A double integral is often expressed as an iterated integral. This simply means performing two successive integration steps, one for each variable.

• When dealing with a double integral, it is crucial to understand the order in which we integrate the two variables.
• We can perform the integration either with respect to one variable first, then the other, or vice versa.

In our exercise, the integration is executed over the region defined for variables \( x \) and \( y \), where each variable spans from 0 to \( \ln 2 \). The iterated integral form becomes:\[ \int_{0}^{\ln 2} \int_{0}^{\ln 2} e^{x-y} \, dx \, dy. \]We begin by integrating with respect to \( x \). Once completed, we then integrate the resulting expression with respect to \( y \). Each function and its relative domain play a significant role in determining the boundaries of integration.

The region of integration refers to the specific area over which the double integral is calculated. For our problem, this region is defined by constraints on both \( x \) and \( y \).

• In this case, the region \( R \) is a rectangle bounded by the values \( 0 \leq x \leq \ln 2 \) and \( 0 \leq y \leq \ln 2 \).
• This is a specific, finite domain which simplifies the calculation of the integral as we work with fixed bounds.

Understanding the region of integration allows us to correctly set up our iterated integral. For finite regions like this, the limits of integration are constants, which simplifies the integral process significantly.

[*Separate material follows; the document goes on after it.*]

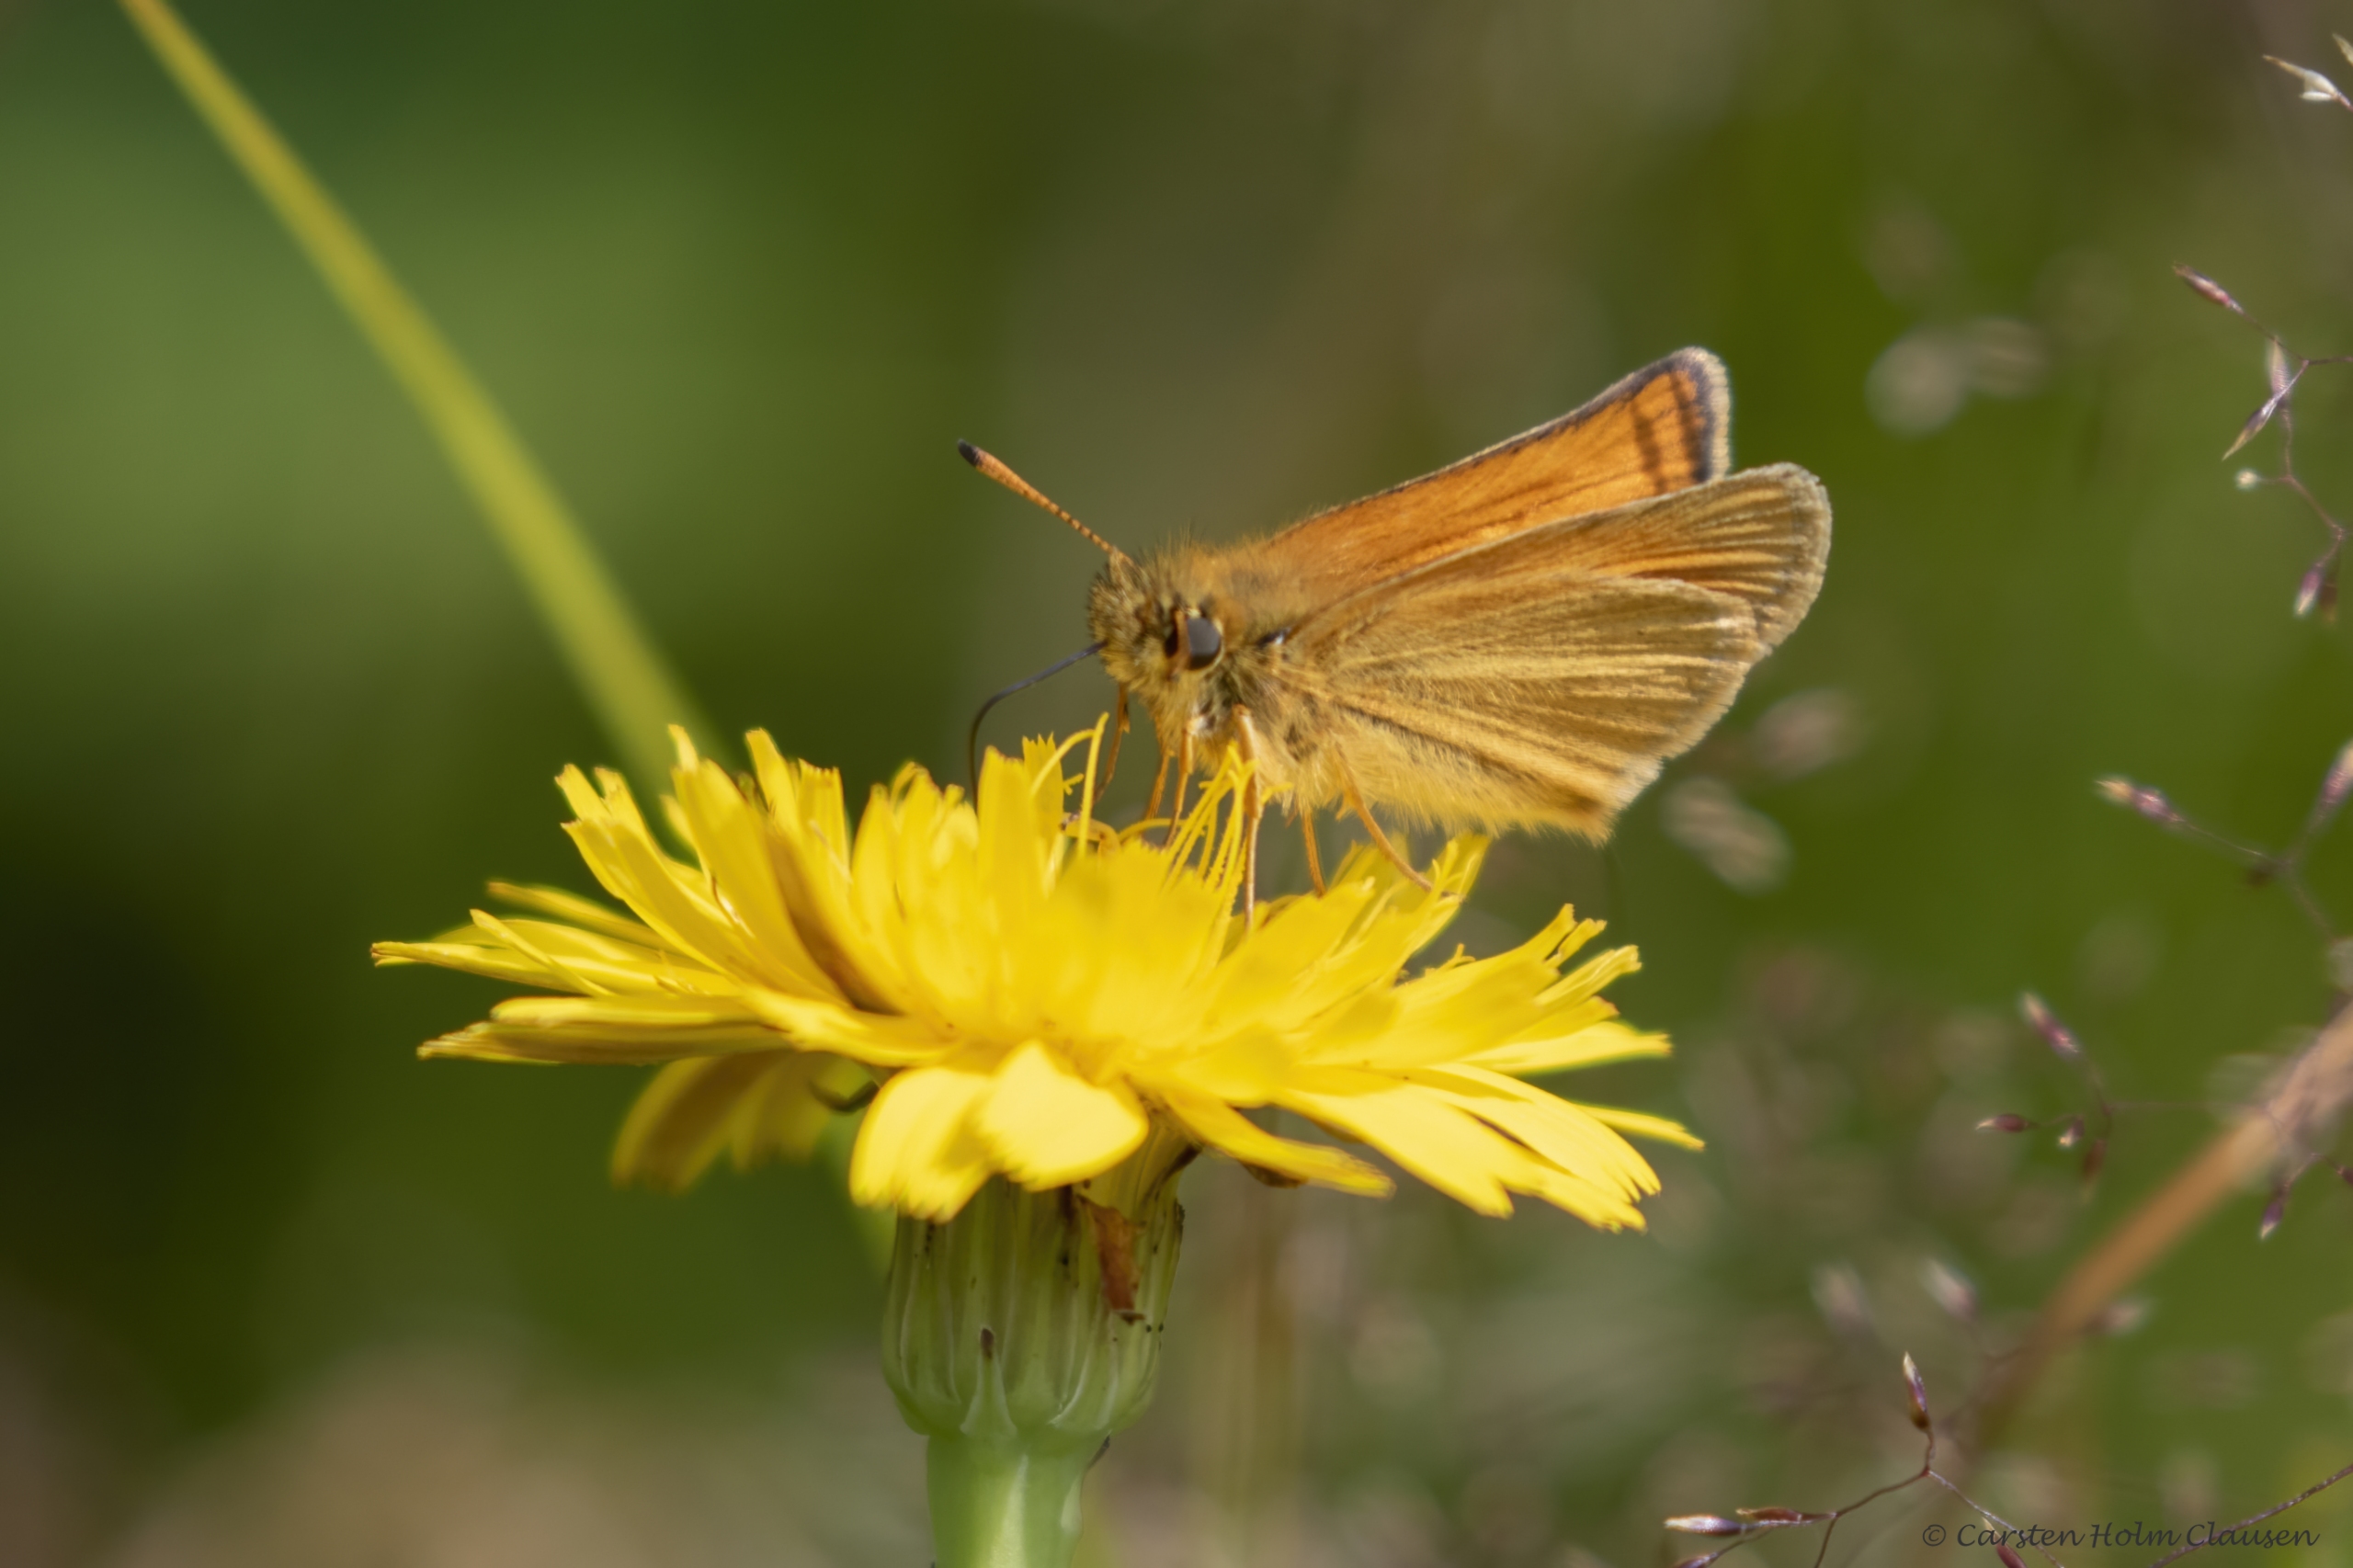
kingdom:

An exponential function, especially in calculus and integrals, involves expressions where variables appear in the exponent. In our exercise, we deal with the exponential function \( e^{x-y} \).

• Exponential functions have unique properties such as rapid growth and decay, and a simple rule for differentiation and integration: the function itself is its own derivative.
• For integrals involving exponential functions, knowing its antiderivative is essential. Here, for \( e^{x-y} \), the antiderivative with respect to \( x \) is the same expression: \( e^{x-y} \).

The integration process for exponential functions is often simplified by their predictable patterns.

Finding the antiderivative of a function is a necessary step in evaluating integrals. An antiderivative of a function \( f(x) \) is a function \( F(x) \) such that \( F'(x) = f(x) \).

• For our problem, with \( e^{x-y} \), treating \( y \) as a constant, its antiderivative with respect to \( x \) is \( e^{x-y} \) itself.
• The antiderivative is used to evaluate definite integrals by finding the difference \( F(b) - F(a) \) over given bounds \( a \) and \( b \).

Using the antiderivative to solve our iterated integral is crucial because it allows us to leverage known formulas for computing the area under the curve, especially for complex functions like exponentials.